State-run Indraprastha Gas (IGL) on Monday reported an almost 18 per cent decline y-o-y in its consolidated net profit at ₹454 crore in Q2 FY25 on account of higher cost of procuring natural gas.

The net profit of India’s largest compressed natural gas (CNG) distributor fell by 5 per cent on a sequential basis.

IGL posted a consolidated total income of ₹4,171 crore in Q2 FY25, compared to ₹3,694 crore in Q1 FY25 and ₹3,884 crore in Q2 FY24.

Its consolidated total expenses stood at ₹3,674 crore in Q2 FY25 compared to ₹3,428 crore in Q1 FY25 and ₹3,270 crore in Q2 FY24.

The Board has declared an interim dividend at the rate of 275 per cent, or ₹5.50 per share, IGL said.

IGL registered an overall sales volume growth of 9 per cent y-o-y with the average daily sale going up to 9.03 million standard cubic meters per day (MSCMD) in Q2 FY25 from 8.30 MSCMD.

Product wise, both CNG and piped natural gas (PNG) recorded sales volume growth of 9 per cent y-o-y in the second quarter of the current financial year.

Within PNG, while domestic PNG recorded sales volume growth of 12 per cent Y-o-Y in Q2 FY25, the sales volume in Industrial and Commercial sector grew by 11 per cent y-o-y.
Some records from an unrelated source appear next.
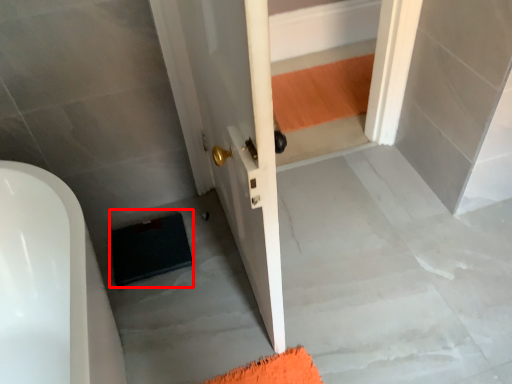
Question: Considering the relative positions of doormat (annotated by the red box) and concrete in the image provided, where is doormat (annotated by the red box) located with respect to the staircase?

Choices:
 (A) right
 (B) left

Answer: (B)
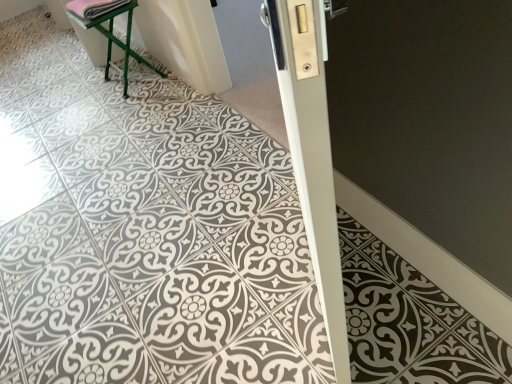
Question: Is pink fabric at upper left aimed at white glossy door at center?

Choices:
 (A) yes
 (B) no

Answer: (B)

Question: Is pink fabric at upper left not within white glossy door at center?

Choices:
 (A) yes
 (B) no

Answer: (A)

Question: Does pink fabric at upper left have a lesser width compared to white glossy door at center?

Choices:
 (A) no
 (B) yes

Answer: (A)

Question: From a real-world perspective, does pink fabric at upper left stand above white glossy door at center?

Choices:
 (A) no
 (B) yes

Answer: (A)

Question: Can you confirm if pink fabric at upper left is positioned to the left of white glossy door at center?

Choices:
 (A) yes
 (B) no

Answer: (A)

Question: From the image's perspective, is green metal stool at upper left above or below white glossy door at center?

Choices:
 (A) below
 (B) above

Answer: (B)

Question: Considering the positions of point (126, 43) and point (316, 16), is point (126, 43) closer or farther from the camera than point (316, 16)?

Choices:
 (A) closer
 (B) farther

Answer: (B)

Question: Considering the positions of green metal stool at upper left and white glossy door at center in the image, is green metal stool at upper left wider or thinner than white glossy door at center?

Choices:
 (A) thin
 (B) wide

Answer: (B)

Question: Considering the relative positions of green metal stool at upper left and white glossy door at center in the image provided, is green metal stool at upper left to the left or to the right of white glossy door at center?

Choices:
 (A) right
 (B) left

Answer: (B)

Question: Is pink fabric at upper left taller or shorter than green metal stool at upper left?

Choices:
 (A) tall
 (B) short

Answer: (B)

Question: Relative to green metal stool at upper left, is pink fabric at upper left in front or behind?

Choices:
 (A) behind
 (B) front

Answer: (B)

Question: From a real-world perspective, is pink fabric at upper left physically located above or below green metal stool at upper left?

Choices:
 (A) below
 (B) above

Answer: (B)

Question: Looking at their shapes, would you say pink fabric at upper left is wider or thinner than green metal stool at upper left?

Choices:
 (A) wide
 (B) thin

Answer: (B)

Question: Relative to pink fabric at upper left, is green metal stool at upper left in front or behind?

Choices:
 (A) behind
 (B) front

Answer: (A)

Question: From the image's perspective, is green metal stool at upper left above or below pink fabric at upper left?

Choices:
 (A) above
 (B) below

Answer: (B)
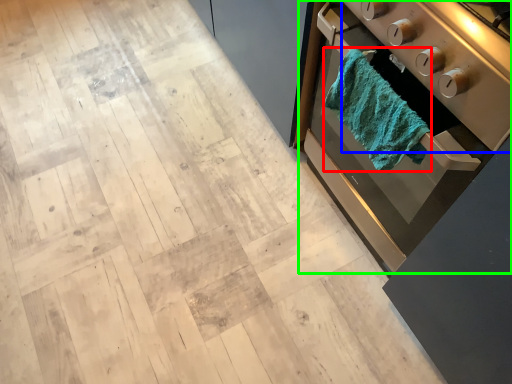
Question: Considering the real-world distances, which object is closest to bath towel (highlighted by a red box)? appliance (highlighted by a blue box) or home appliance (highlighted by a green box).

Choices:
 (A) appliance
 (B) home appliance

Answer: (B)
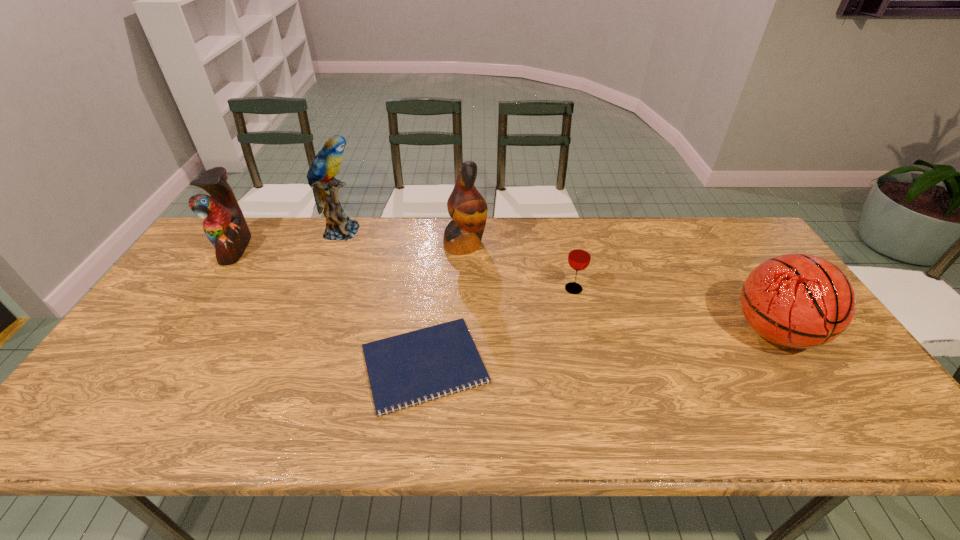
Identify the location of the second parrot from right to left. The height and width of the screenshot is (540, 960). (321, 175).

At what (x,y) coordinates should I click in order to perform the action: click on the rightmost parrot. Please return your answer as a coordinate pair (x, y). Looking at the image, I should click on click(x=466, y=206).

What are the coordinates of `the shortest parrot` in the screenshot? It's located at (224, 225).

Identify the location of the leftmost parrot. (224, 225).

What are the coordinates of `basketball` in the screenshot? It's located at (795, 300).

Find the location of a particular element. This screenshot has width=960, height=540. glass is located at coordinates (579, 257).

You are a GUI agent. You are given a task and a screenshot of the screen. Output one action in this format:
    pyautogui.click(x=<x>, y=<y>)
    Task: Click on the fifth object from left to right
    This screenshot has width=960, height=540.
    Given the screenshot: What is the action you would take?
    pyautogui.click(x=579, y=257)

At what (x,y) coordinates should I click in order to perform the action: click on the shortest object. Please return your answer as a coordinate pair (x, y). Looking at the image, I should click on [x=432, y=362].

Locate an element on the screen. The image size is (960, 540). free space located on the face of the fifth object from right to left is located at coordinates (483, 231).

Identify the location of vacant space located 0.330m on the face of the rightmost parrot. The image size is (960, 540). (588, 244).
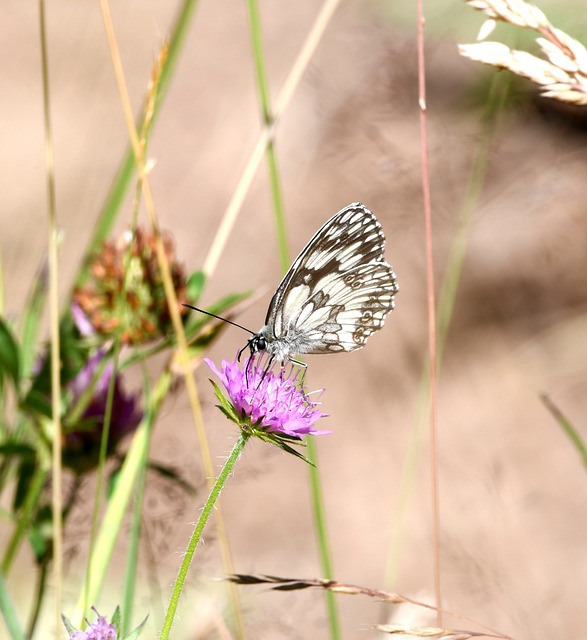
In order to click on green plant stem in this screenshot , I will do `click(236, 467)`.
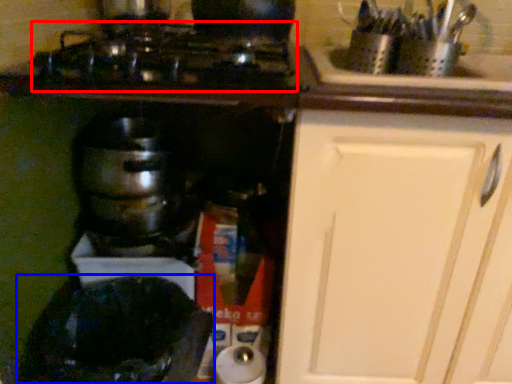
Question: Which of the following is the farthest to the observer, gas stove (highlighted by a red box) or appliance (highlighted by a blue box)?

Choices:
 (A) gas stove
 (B) appliance

Answer: (B)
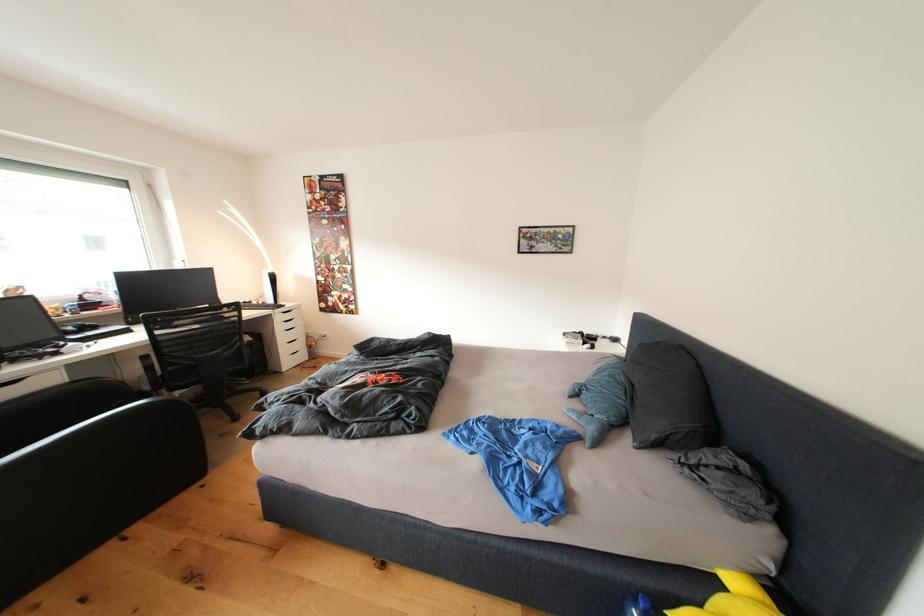
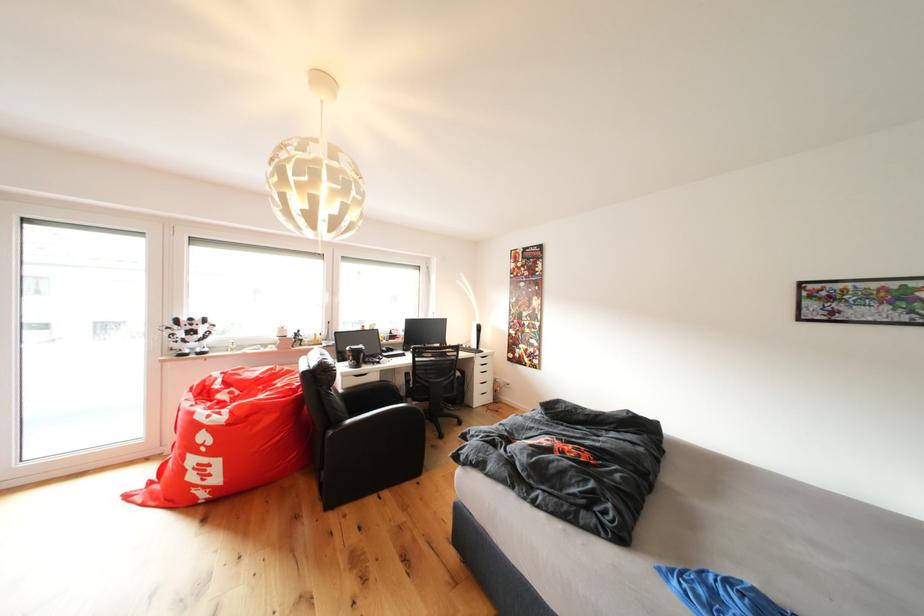
Locate, in the second image, the point that corresponds to point (287, 323) in the first image.

(487, 366)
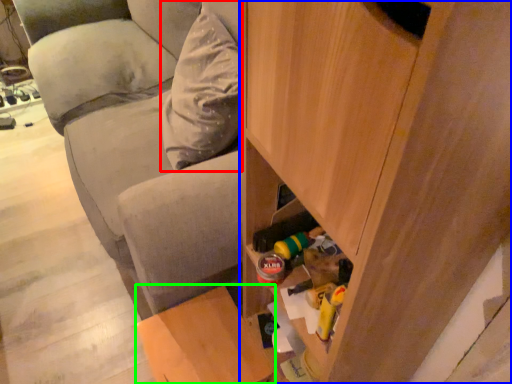
Question: Considering the real-world distances, which object is closest to pillow (highlighted by a red box)? cabinetry (highlighted by a blue box) or furniture (highlighted by a green box).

“Accordingly, the total gross sales value during the quarter has moved to ₹4,069.83 crore as compared to ₹3,804.35 crore during the first quarter of FY25, thereby showing a growth of 7 per cent,” IGL said.

IGL operates City Gas Distribution (CGD) networks across 32 districts in eleven geographical areas (GAs) across the States of Delhi, Uttar Pradesh, Haryana and Rajasthan.